Start of Block

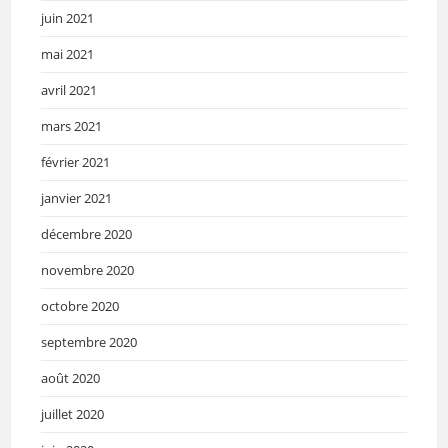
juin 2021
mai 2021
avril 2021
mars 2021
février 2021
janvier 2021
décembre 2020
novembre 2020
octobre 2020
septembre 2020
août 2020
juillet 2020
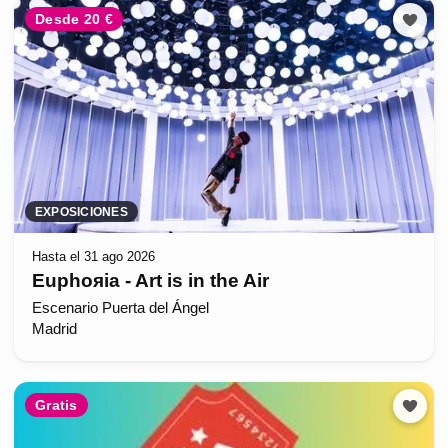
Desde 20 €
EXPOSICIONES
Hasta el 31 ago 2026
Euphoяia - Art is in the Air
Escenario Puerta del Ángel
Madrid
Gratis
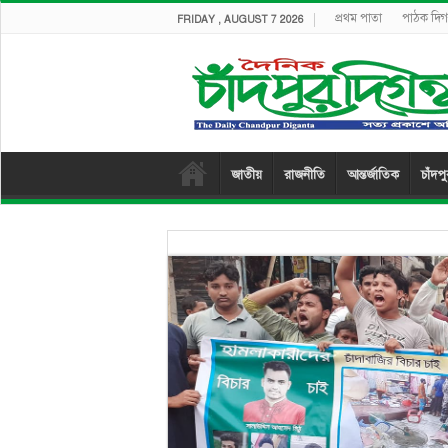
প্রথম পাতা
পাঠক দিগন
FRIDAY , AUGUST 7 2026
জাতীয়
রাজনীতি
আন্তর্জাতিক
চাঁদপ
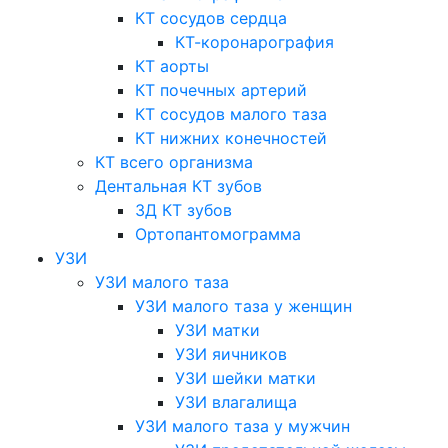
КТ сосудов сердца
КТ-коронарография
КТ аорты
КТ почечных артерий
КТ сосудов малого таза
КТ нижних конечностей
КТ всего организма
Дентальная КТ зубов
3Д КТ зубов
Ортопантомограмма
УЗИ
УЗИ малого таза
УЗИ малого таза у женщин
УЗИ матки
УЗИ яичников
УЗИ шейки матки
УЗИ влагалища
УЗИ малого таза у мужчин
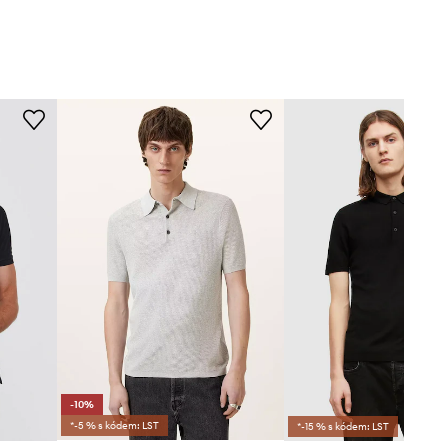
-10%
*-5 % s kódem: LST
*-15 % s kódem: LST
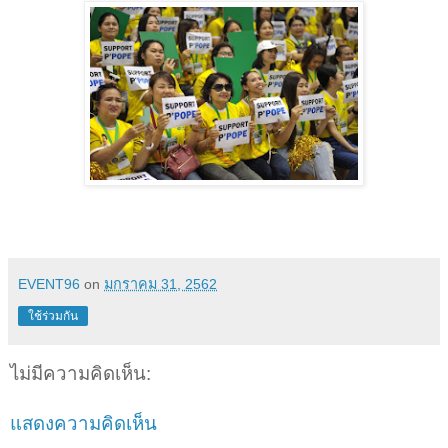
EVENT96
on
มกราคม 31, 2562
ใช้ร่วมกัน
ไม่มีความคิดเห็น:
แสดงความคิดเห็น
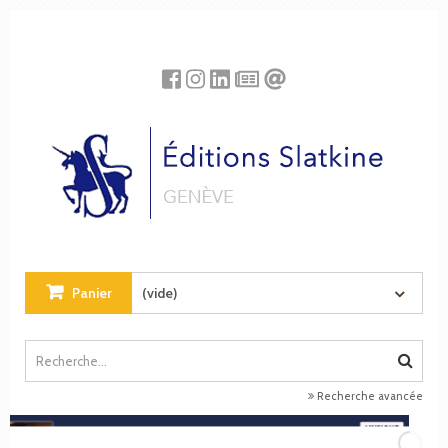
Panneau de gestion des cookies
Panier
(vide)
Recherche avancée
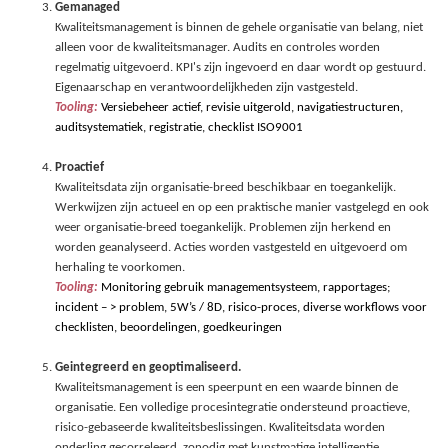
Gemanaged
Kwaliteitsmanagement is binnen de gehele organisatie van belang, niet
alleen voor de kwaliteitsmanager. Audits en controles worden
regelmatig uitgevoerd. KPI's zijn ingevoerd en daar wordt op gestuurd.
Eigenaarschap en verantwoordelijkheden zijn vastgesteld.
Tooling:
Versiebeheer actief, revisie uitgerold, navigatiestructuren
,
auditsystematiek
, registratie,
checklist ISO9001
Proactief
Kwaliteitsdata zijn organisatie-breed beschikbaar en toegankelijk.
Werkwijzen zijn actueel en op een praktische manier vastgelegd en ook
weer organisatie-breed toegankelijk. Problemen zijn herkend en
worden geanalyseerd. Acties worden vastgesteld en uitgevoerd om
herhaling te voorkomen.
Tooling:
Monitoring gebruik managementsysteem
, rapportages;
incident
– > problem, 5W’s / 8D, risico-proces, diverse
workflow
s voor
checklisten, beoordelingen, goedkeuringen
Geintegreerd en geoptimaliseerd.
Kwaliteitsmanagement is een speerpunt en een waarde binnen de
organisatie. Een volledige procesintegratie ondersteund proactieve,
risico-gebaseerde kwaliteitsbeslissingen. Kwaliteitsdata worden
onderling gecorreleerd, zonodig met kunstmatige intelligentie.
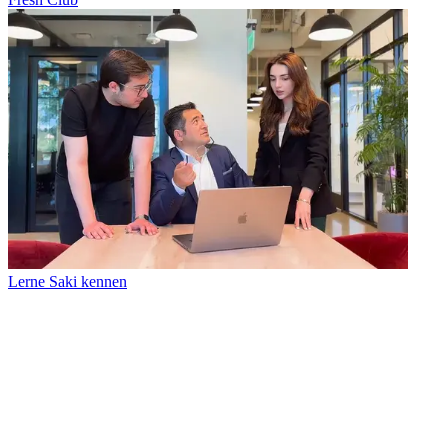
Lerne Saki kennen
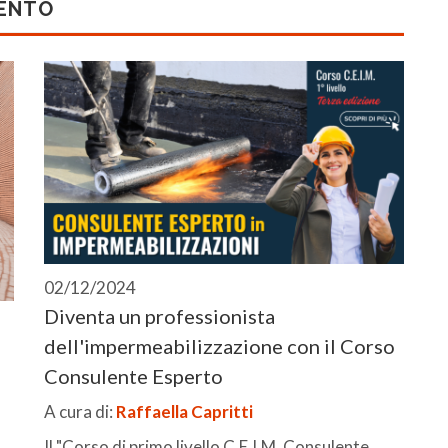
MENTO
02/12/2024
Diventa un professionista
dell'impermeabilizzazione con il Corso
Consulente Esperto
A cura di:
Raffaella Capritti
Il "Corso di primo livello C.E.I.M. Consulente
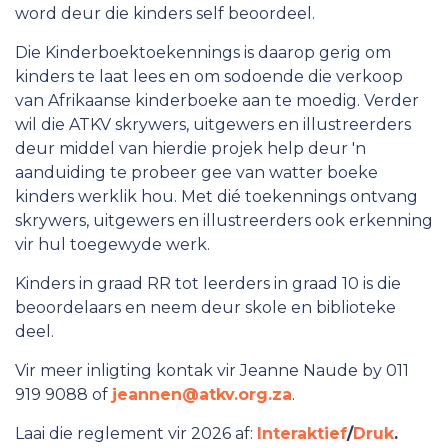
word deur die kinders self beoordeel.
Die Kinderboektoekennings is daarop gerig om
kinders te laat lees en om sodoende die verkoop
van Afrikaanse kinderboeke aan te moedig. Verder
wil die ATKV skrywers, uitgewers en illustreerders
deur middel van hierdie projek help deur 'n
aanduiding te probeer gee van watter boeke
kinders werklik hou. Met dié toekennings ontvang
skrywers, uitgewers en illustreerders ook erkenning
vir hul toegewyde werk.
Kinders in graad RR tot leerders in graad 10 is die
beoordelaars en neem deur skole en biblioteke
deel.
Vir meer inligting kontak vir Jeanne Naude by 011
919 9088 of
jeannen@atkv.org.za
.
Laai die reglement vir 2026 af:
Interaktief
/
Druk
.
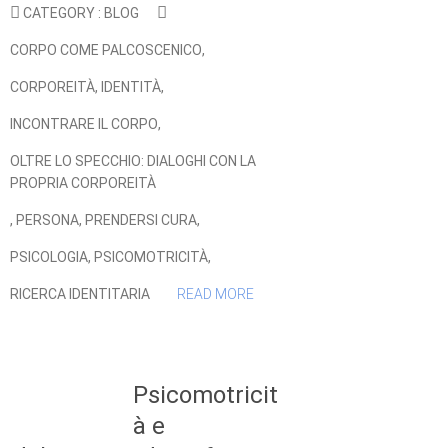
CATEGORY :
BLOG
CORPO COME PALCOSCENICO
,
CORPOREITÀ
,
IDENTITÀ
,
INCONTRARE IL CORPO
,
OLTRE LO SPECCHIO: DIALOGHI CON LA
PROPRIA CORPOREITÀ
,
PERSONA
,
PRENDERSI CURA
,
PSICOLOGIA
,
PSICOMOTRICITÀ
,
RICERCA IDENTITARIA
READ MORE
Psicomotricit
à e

End of Block

→ **Task requirements**:
Update the text of all the records by replacing "Tooling" with "Tools" and changing nothing else. Omit the pictures from your answer.

→ **Response to the task**:
juin 2021
mai 2021
avril 2021
mars 2021
février 2021
janvier 2021
décembre 2020
novembre 2020
octobre 2020
septembre 2020
août 2020
juillet 2020
Desde 20 €
EXPOSICIONES
Hasta el 31 ago 2026
Euphoяia - Art is in the Air
Escenario Puerta del Ángel
Madrid
Gratis
প্রথম পাতা
পাঠক দিগন
FRIDAY , AUGUST 7 2026
জাতীয়
রাজনীতি
আন্তর্জাতিক
চাঁদপ
КТ сосудов сердца
КТ-коронарография
КТ аорты
КТ почечных артерий
КТ сосудов малого таза
КТ нижних конечностей
КТ всего организма
Дентальная КТ зубов
3Д КТ зубов
Ортопантомограмма
УЗИ
УЗИ малого таза
УЗИ малого таза у женщин
УЗИ матки
УЗИ яичников
УЗИ шейки матки
УЗИ влагалища
УЗИ малого таза у мужчин
-10%
*-5 % s kódem: LST
*-15 % s kódem: LST
EVENT96
on
มกราคม 31, 2562
ใช้ร่วมกัน
ไม่มีความคิดเห็น:
แสดงความคิดเห็น
Panneau de gestion des cookies
Panier
(vide)
Recherche avancée
Gemanaged
Kwaliteitsmanagement is binnen de gehele organisatie van belang, niet
alleen voor de kwaliteitsmanager. Audits en controles worden
regelmatig uitgevoerd. KPI's zijn ingevoerd en daar wordt op gestuurd.
Eigenaarschap en verantwoordelijkheden zijn vastgesteld.
Tools:
Versiebeheer actief, revisie uitgerold, navigatiestructuren
,
auditsystematiek
, registratie,
checklist ISO9001
Proactief
Kwaliteitsdata zijn organisatie-breed beschikbaar en toegankelijk.
Werkwijzen zijn actueel en op een praktische manier vastgelegd en ook
weer organisatie-breed toegankelijk. Problemen zijn herkend en
worden geanalyseerd. Acties worden vastgesteld en uitgevoerd om
herhaling te voorkomen.
Tools:
Monitoring gebruik managementsysteem
, rapportages;
incident
– > problem, 5W’s / 8D, risico-proces, diverse
workflow
s voor
checklisten, beoordelingen, goedkeuringen
Geintegreerd en geoptimaliseerd.
Kwaliteitsmanagement is een speerpunt en een waarde binnen de
organisatie. Een volledige procesintegratie ondersteund proactieve,
risico-gebaseerde kwaliteitsbeslissingen. Kwaliteitsdata worden
onderling gecorreleerd, zonodig met kunstmatige intelligentie.
Lerne Saki kennen
MENTO
02/12/2024
Diventa un professionista
dell'impermeabilizzazione con il Corso
Consulente Esperto
A cura di:
Raffaella Capritti
Il "Corso di primo livello C.E.I.M. Consulente
word deur die kinders self beoordeel.
Die Kinderboektoekennings is daarop gerig om
kinders te laat lees en om sodoende die verkoop
van Afrikaanse kinderboeke aan te moedig. Verder
wil die ATKV skrywers, uitgewers en illustreerders
deur middel van hierdie projek help deur 'n
aanduiding te probeer gee van watter boeke
kinders werklik hou. Met dié toekennings ontvang
skrywers, uitgewers en illustreerders ook erkenning
vir hul toegewyde werk.
Kinders in graad RR tot leerders in graad 10 is die
beoordelaars en neem deur skole en biblioteke
deel.
Vir meer inligting kontak vir Jeanne Naude by 011
919 9088 of
jeannen@atkv.org.za
.
Laai die reglement vir 2026 af:
Interaktief
/
Druk
.
CATEGORY :
BLOG
CORPO COME PALCOSCENICO
,
CORPOREITÀ
,
IDENTITÀ
,
INCONTRARE IL CORPO
,
OLTRE LO SPECCHIO: DIALOGHI CON LA
PROPRIA CORPOREITÀ
,
PERSONA
,
PRENDERSI CURA
,
PSICOLOGIA
,
PSICOMOTRICITÀ
,
RICERCA IDENTITARIA
READ MORE
Psicomotricit
à e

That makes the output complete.